━━━ DATASET EXCERPTS ━━━
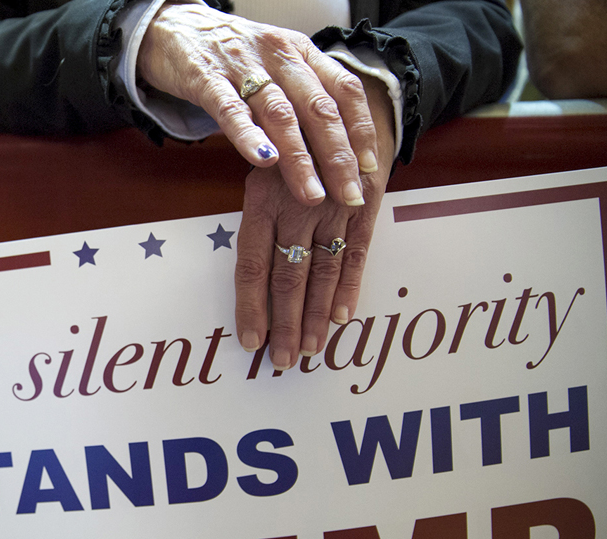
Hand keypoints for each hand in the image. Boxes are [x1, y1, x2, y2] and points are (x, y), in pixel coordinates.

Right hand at [138, 3, 378, 207]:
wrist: (175, 27)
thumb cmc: (230, 54)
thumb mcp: (276, 62)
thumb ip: (303, 93)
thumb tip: (337, 144)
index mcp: (301, 51)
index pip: (344, 90)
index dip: (361, 130)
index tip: (370, 168)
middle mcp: (278, 55)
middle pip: (318, 108)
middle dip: (338, 156)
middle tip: (349, 195)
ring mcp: (242, 66)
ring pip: (280, 115)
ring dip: (300, 159)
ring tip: (311, 194)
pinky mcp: (206, 79)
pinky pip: (232, 111)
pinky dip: (250, 138)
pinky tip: (264, 162)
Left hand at [233, 68, 394, 368]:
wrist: (349, 101)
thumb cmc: (293, 146)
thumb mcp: (263, 173)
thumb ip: (257, 220)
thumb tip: (248, 276)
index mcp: (261, 200)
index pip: (251, 265)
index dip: (251, 306)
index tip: (250, 342)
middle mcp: (296, 207)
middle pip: (287, 277)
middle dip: (284, 324)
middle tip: (280, 362)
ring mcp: (333, 209)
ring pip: (321, 272)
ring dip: (315, 316)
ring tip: (309, 351)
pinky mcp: (366, 207)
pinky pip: (357, 254)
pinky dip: (350, 287)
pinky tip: (342, 318)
━━━
> [TASK BRIEF]:
Each line, from the one that holds "ring tip: (311, 194)" through the last line of the entries, must be repeated exactly. Leave out everything else.

> [SOLUTION TO THE PROBLEM]:
ring tip: (311, 194)
pinky mcp: (206, 79)
pinky pip: (232, 111)
pinky dip: (250, 138)
pinky tip: (264, 162)
Left hand at [233, 68, 394, 368]:
wrist: (349, 101)
thumb cmc: (293, 146)
thumb mcp: (263, 173)
thumb ip: (257, 220)
thumb tip: (248, 276)
index mcp: (261, 200)
index pip: (251, 265)
index dip: (251, 306)
index tip: (250, 342)
middle mcp: (296, 207)
middle pip: (287, 277)
middle dip: (284, 324)
middle tip: (280, 362)
ring mcp: (333, 209)
ring pip: (321, 272)
ring dip: (315, 316)
ring tip: (309, 351)
pinky mcp: (366, 207)
pinky pip: (357, 254)
pinky dip: (350, 287)
pinky tip: (342, 318)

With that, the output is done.